R has built in datasets which we can use to enhance our learning for example, here is the documentation for the cars dataset: https://rstudio-pubs-static.s3.amazonaws.com/481654_883a4b47c9b244d4859dd1db235f0165.html
Part 1. I’ve aleady written out the code for the built-in chickweight dataset you need to use to answer the next question. You may add code for including packages you may want to load in the below chunk.
# data("ChickWeight")
# View(ChickWeight)
Q1. Using the variable ‘weight’, create a new variable reflecting different weight categories such as ‘low’, ‘medium’, ‘high’ (you can create your own version). Then refer to the documentation on t-tests and chi-squares and answer this question: Is there a statistical significant association between the diet and weight gain? Which test do you plan to use (and why)?
# You may need the below code if you're trying to create more than two categories
# check if _R_USE_PIPEBIND_ environment variable is set
if (!"TRUE" %in% Sys.getenv("_R_USE_PIPEBIND_", unset = NA)) {
# set _R_USE_PIPEBIND_ environment variable
Sys.setenv("_R_USE_PIPEBIND_" = "TRUE")
}
Q2. Plot chickweight against diet (not the new variable you created), however you wish to. Which diet type seems to be correlated with higher weight gain?
Part 2.
Read in nc births from last week again.
Q 1. One of the questions in the previous assignment was as follows: “4. Do you think mothers who smoked are more or less likely to have babies with low birth weight?” Now use a statistical test to determine if there is a significant association between weight and smoking status. Write a very brief interpretation for your findings - does it align with what you expected? You’re a maternal and child health leader - what message would you spread to expecitng mothers or individuals interested in conceiving (are you able to make a recommendation?)?

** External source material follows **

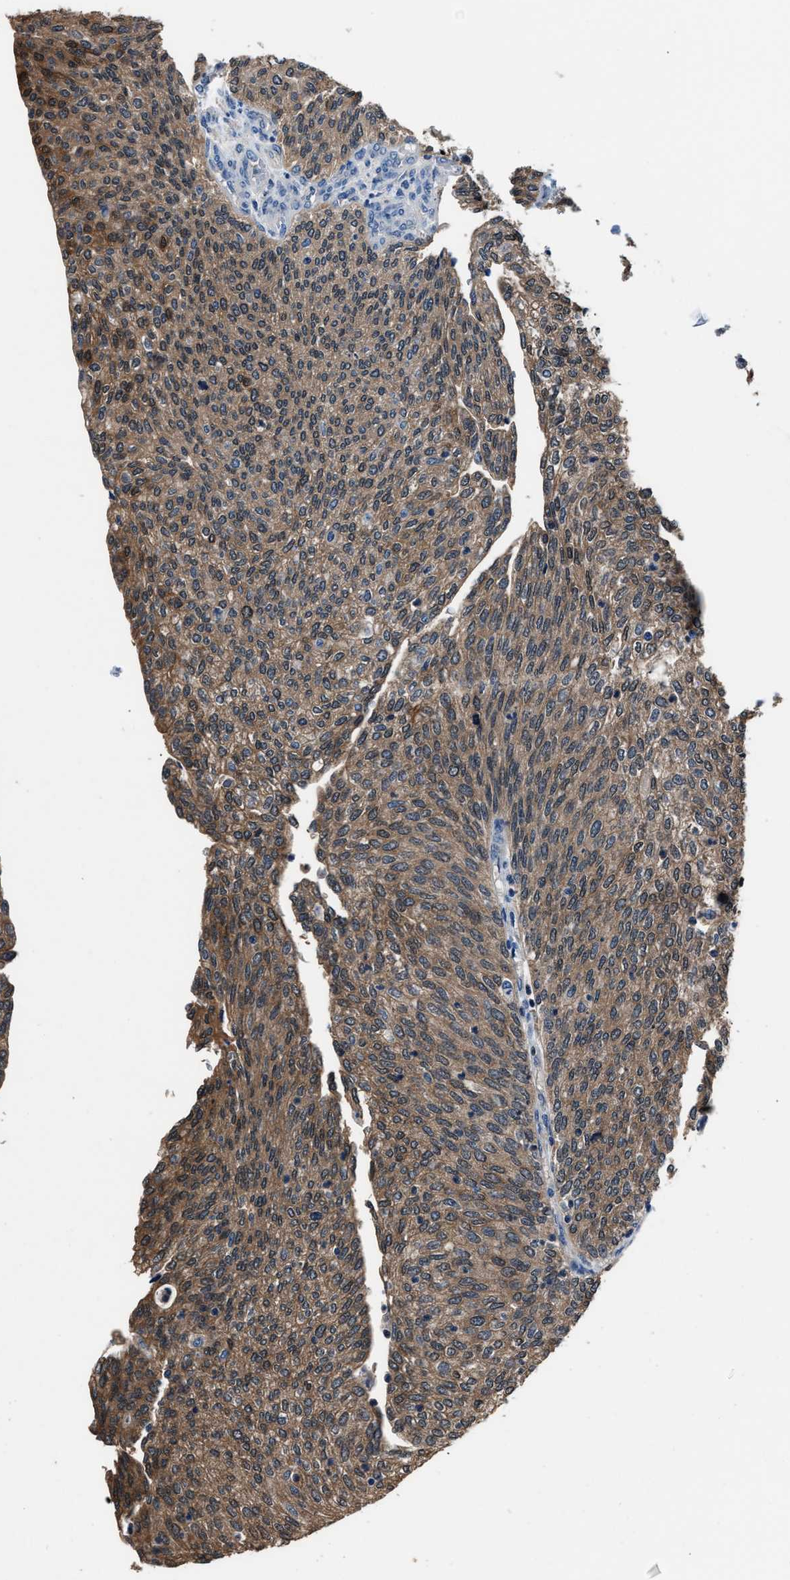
{"staining": {"intensity": "moderate", "quantity": ">75%", "location": "cytoplasmic/membranous"}, "tissue": "urothelial cancer", "cell_type": "Tumor cells", "image_type": "cancer", "snomed": [{"axis": "morphology", "description": "Urothelial carcinoma, Low grade"}, {"axis": "topography", "description": "Urinary bladder"}], "caption": "Urothelial cancer stained for a protein displays moderate cytoplasmic/membranous positivity in tumor cells. The staining was performed using DAB to visualize the protein expression in brown, while the nuclei were stained in blue with hematoxylin (Magnification: 20x).", "gene": "GSTP1", "patient": {"sex": "female", "age": 79}}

Q 2. Is there an association between maternal age and term status? Hint: For a t-test outcome needs to be a quantitative variable. Select your varaibles accordinly (also test-dependent)
Q 3. It’s always neat to be able to observe the distribution of continous variables to visually get a sense of the mean and range. Try hist(var_of_your_choice) - do this for at least 2 variables.
Q 4. Bonus question, generate any plot of your choice but it cannot be the same as the one you generated earlier in this exercise.